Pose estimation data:
━━━

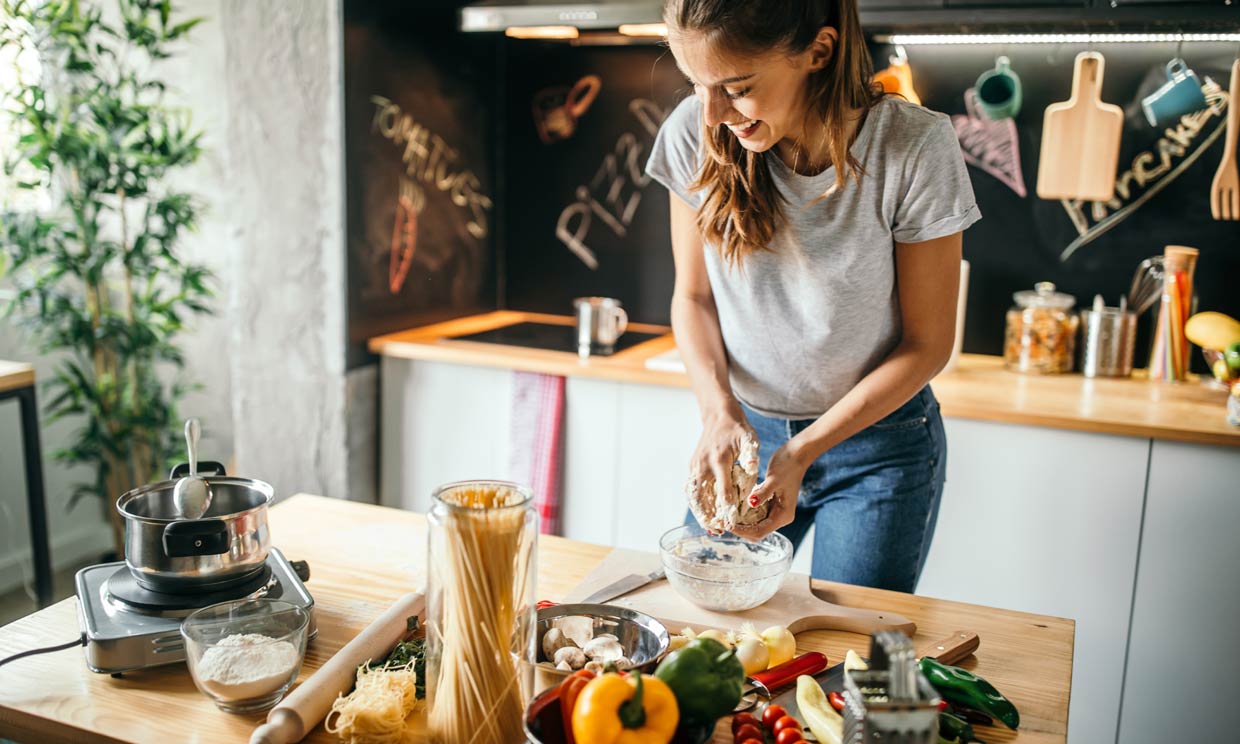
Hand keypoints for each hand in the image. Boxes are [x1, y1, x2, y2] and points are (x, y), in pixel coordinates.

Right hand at [687, 406, 754, 532]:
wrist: (718, 414)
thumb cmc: (737, 428)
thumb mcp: (749, 439)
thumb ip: (750, 455)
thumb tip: (753, 467)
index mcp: (719, 460)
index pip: (722, 490)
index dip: (726, 508)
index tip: (730, 524)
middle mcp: (704, 464)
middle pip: (702, 496)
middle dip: (708, 516)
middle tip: (716, 532)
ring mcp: (696, 465)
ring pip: (694, 494)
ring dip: (700, 512)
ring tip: (709, 527)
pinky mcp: (693, 465)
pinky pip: (692, 488)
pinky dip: (696, 502)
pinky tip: (703, 514)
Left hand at [731, 443, 807, 540]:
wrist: (796, 455)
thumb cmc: (787, 465)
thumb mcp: (774, 479)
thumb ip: (763, 493)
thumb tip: (751, 503)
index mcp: (783, 515)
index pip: (760, 531)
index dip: (743, 531)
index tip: (728, 524)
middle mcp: (780, 517)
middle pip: (757, 532)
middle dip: (741, 529)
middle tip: (724, 521)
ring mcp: (775, 511)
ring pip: (755, 524)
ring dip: (741, 523)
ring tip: (726, 516)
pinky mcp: (770, 504)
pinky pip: (755, 514)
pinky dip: (745, 514)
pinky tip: (734, 508)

━━━

ABOUT THIS TASK:
When you transcribe the lines above, keep every word exact but leave the pictures behind.

RESPONSE AREA:
Hand keypoints for each hand in the image. Boxes are [x1, y1, x2, y2] and points are (x, y), in pixel coordinates.

Right hand at [687, 406, 754, 532]:
wrist: (718, 414)
thumb cmc: (737, 428)
thumb mcp: (749, 439)
thumb ip: (750, 455)
thumb tip: (753, 467)
index mcp: (719, 460)
index pip: (722, 490)
index dip: (726, 508)
index tip: (730, 524)
middle mcp: (704, 464)
middle pip: (702, 496)
middle dip: (708, 516)
middle tip: (716, 532)
ring mcp: (696, 465)
ring pip: (694, 494)
ring dip: (700, 512)
ring tip: (709, 527)
pinky mcp: (693, 465)
pinky pip: (692, 488)
pinky dip: (696, 502)
pinky tip: (703, 514)
Left hand at [731, 443, 807, 540]:
wrist: (796, 455)
thumb cmc: (787, 465)
thumb mcp: (774, 479)
thumb ip: (763, 493)
thumb tip: (751, 503)
index mcp: (783, 515)
index pip: (760, 531)
index dip: (743, 531)
index tip: (728, 524)
middle mcp: (780, 517)
middle pip: (757, 532)
middle dip: (741, 529)
middle tip: (724, 521)
ring mcp: (775, 511)
ring pip: (755, 524)
ring dip: (741, 523)
ring tip: (726, 516)
pinky mcp: (770, 504)
pinky pip: (755, 514)
pinky dip: (745, 514)
pinky tip: (734, 508)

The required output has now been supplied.